*TASK OBJECTIVE:* Extract every line of the listing below word for word, leaving the pictures out of your answer.

Stored data entries:
---+---
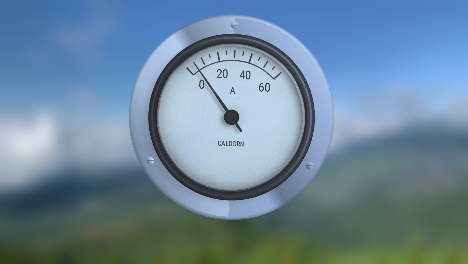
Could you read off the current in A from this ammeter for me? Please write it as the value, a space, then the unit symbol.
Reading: 5 A
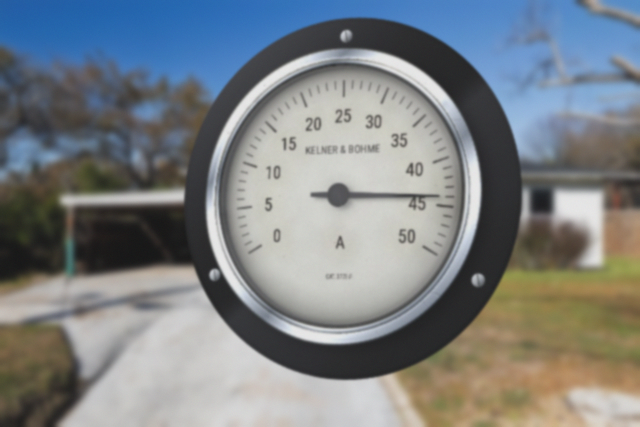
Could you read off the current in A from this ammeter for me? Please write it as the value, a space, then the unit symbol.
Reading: 44 A
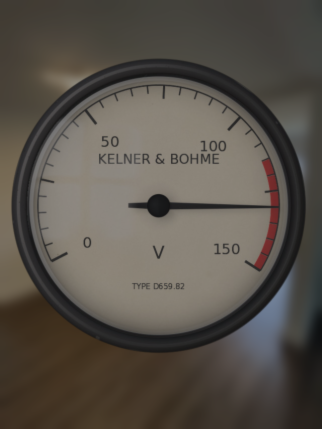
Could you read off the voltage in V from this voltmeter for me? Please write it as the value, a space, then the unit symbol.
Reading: 130 V
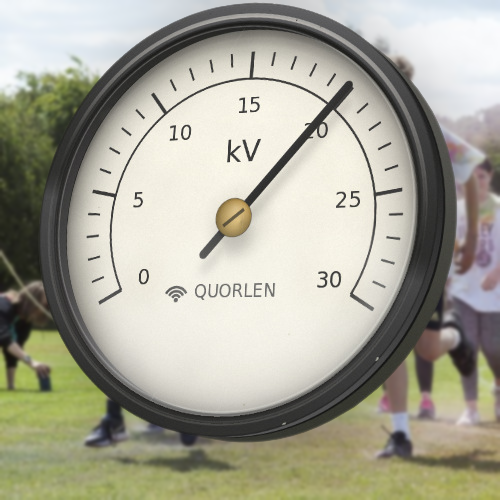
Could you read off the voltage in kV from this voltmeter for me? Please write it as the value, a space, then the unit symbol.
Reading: 20 kV
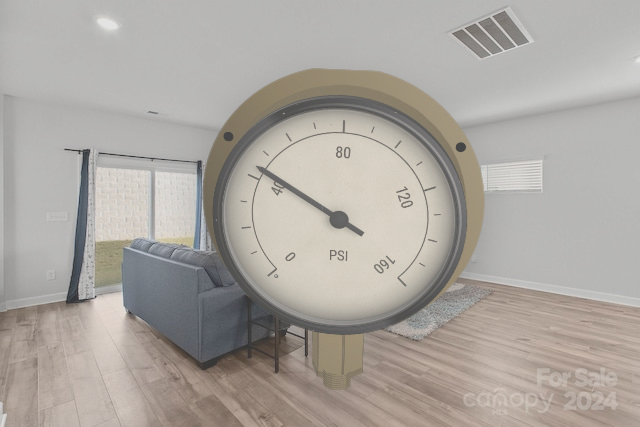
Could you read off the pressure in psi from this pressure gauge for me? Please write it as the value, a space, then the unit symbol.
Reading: 45 psi
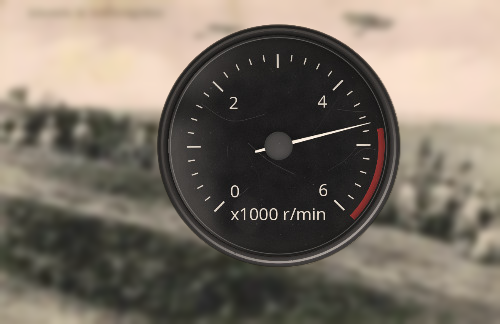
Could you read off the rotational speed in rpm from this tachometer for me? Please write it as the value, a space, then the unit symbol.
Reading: 4700 rpm
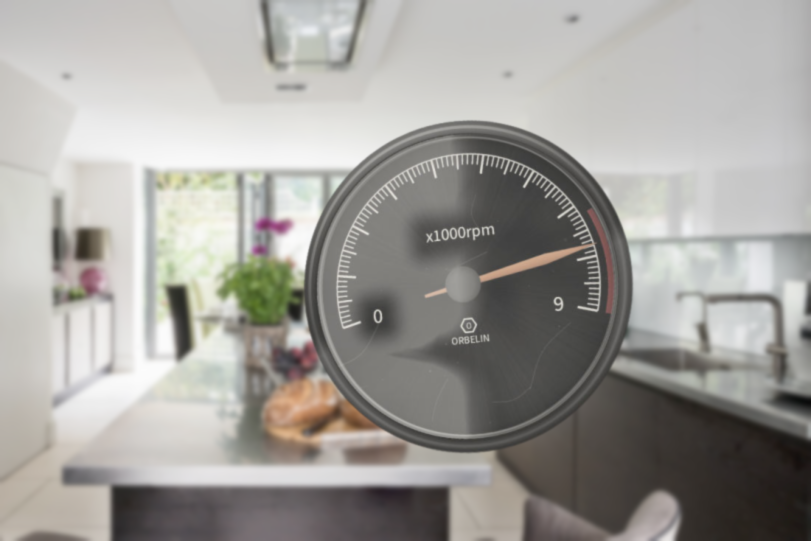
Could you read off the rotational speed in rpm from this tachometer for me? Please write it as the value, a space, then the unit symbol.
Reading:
---+---
*ANSWER TO THE PROBLEM:*
Could you read off the current in A from this ammeter for me? Please write it as the value, a space, then the unit symbol.
Reading: 5 A
Could you read off the current in A from this ammeter for me? Please write it as the value, a space, then the unit symbol.
Reading: 44 A
Could you read off the voltage in V from this voltmeter for me? Please write it as the value, a space, then the unit symbol.
Reading: 130 V
Could you read off the voltage in kV from this voltmeter for me? Please write it as the value, a space, then the unit symbol.
Reading: 20 kV
Could you read off the pressure in psi from this pressure gauge for me? Please write it as the value, a space, then the unit symbol.
Reading: 45 psi
Could you read off the rotational speed in rpm from this tachometer for me? Please write it as the value, a space, then the unit symbol.
Reading: 4700 rpm
Could you read off the rotational speed in rpm from this tachometer for me? Please write it as the value, a space, then the unit symbol.
Reading:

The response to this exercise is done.